"""

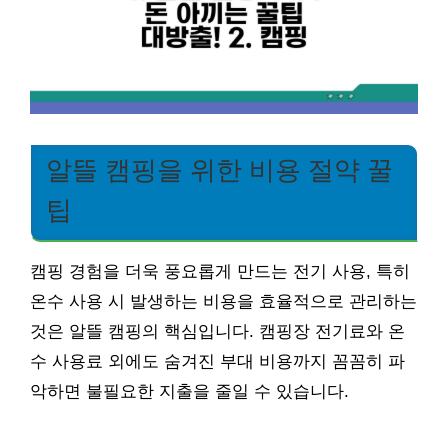
알뜰 캠핑을 위한 비용 절약 꿀
팁
캠핑 경험을 더욱 풍요롭게 만드는 전기 사용, 특히
온수 사용 시 발생하는 비용을 효율적으로 관리하는
것은 알뜰 캠핑의 핵심입니다. 캠핑장 전기료와 온
수 사용료 외에도 숨겨진 부대 비용까지 꼼꼼히 파
악하면 불필요한 지출을 줄일 수 있습니다.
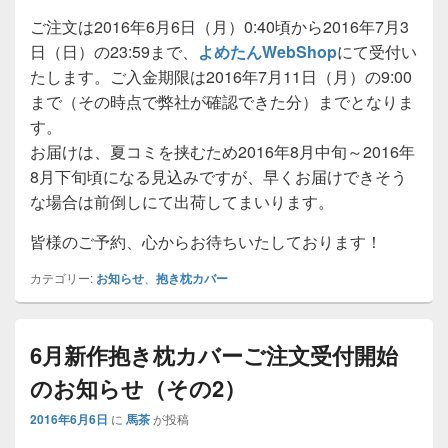
ご注文は2016年6月6日（月）0:40頃から2016年7月3
日（日）の23:59まで、
よめたんWebShop
にて受付い
たします。ご入金期限は2016年7月11日（月）の9:00
まで（その時点で弊社が確認できた分）までとなりま
す。
お届けは、夏コミを挟むため2016年8月中旬～2016年
8月下旬頃になる見込みですが、早くお届けできそう
な場合は前倒しにて出荷してまいります。
皆様のご予約、心からお待ちいたしております！
カテゴリー:
お知らせ
、
抱き枕カバー
6月新作抱き枕カバーご注文受付開始
のお知らせ（その2）
2016年6月6日
に
馬茶
が投稿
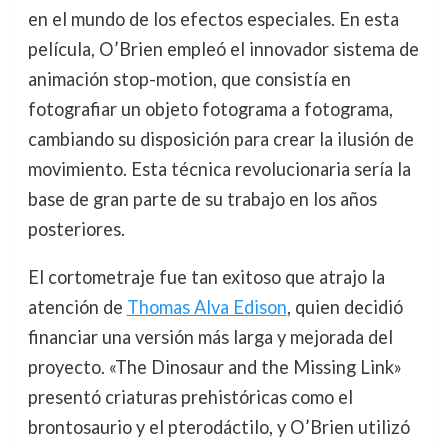
en el mundo de los efectos especiales. En esta
película, O’Brien empleó el innovador sistema de
animación stop-motion, que consistía en
fotografiar un objeto fotograma a fotograma,
cambiando su disposición para crear la ilusión de
movimiento. Esta técnica revolucionaria sería la
base de gran parte de su trabajo en los años
posteriores.
El cortometraje fue tan exitoso que atrajo la
atención de
Thomas Alva Edison
, quien decidió
financiar una versión más larga y mejorada del
proyecto. «The Dinosaur and the Missing Link»
presentó criaturas prehistóricas como el
brontosaurio y el pterodáctilo, y O’Brien utilizó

"""

_Goal of the exercise_
Rewrite the text from all the rows, swapping every "抱き枕カバー" for "クッションカバー" and keeping everything else the same. Omit the pictures from your answer.

_Answer to this task_
알뜰 캠핑을 위한 비용 절약 꿀
팁
캠핑 경험을 더욱 풍요롭게 만드는 전기 사용, 특히
온수 사용 시 발생하는 비용을 효율적으로 관리하는
것은 알뜰 캠핑의 핵심입니다. 캠핑장 전기료와 온
수 사용료 외에도 숨겨진 부대 비용까지 꼼꼼히 파
악하면 불필요한 지출을 줄일 수 있습니다.
ご注文は2016年6月6日（月）0:40頃から2016年7月3
日（日）の23:59まで、
よめたんWebShop
にて受付い
たします。ご入金期限は2016年7月11日（月）の9:00
まで（その時点で弊社が確認できた分）までとなりま
す。
お届けは、夏コミを挟むため2016年8月中旬～2016年
8月下旬頃になる見込みですが、早くお届けできそう
な場合は前倒しにて出荷してまいります。
皆様のご予約、心からお待ちいたしております！
カテゴリー:
お知らせ
、
クッションカバー
6月新作クッションカバーご注文受付開始
のお知らせ（その2）
2016年6月6日
に
馬茶
が投稿
en el mundo de los efectos especiales. En esta
película, O’Brien empleó el innovador sistema de
animación stop-motion, que consistía en
fotografiar un objeto fotograma a fotograma,
cambiando su disposición para crear la ilusión de
movimiento. Esta técnica revolucionaria sería la
base de gran parte de su trabajo en los años
posteriores.
El cortometraje fue tan exitoso que atrajo la
atención de
Thomas Alva Edison
, quien decidió
financiar una versión más larga y mejorada del
proyecto. «The Dinosaur and the Missing Link»
presentó criaturas prehistóricas como el
brontosaurio y el pterodáctilo, y O’Brien utilizó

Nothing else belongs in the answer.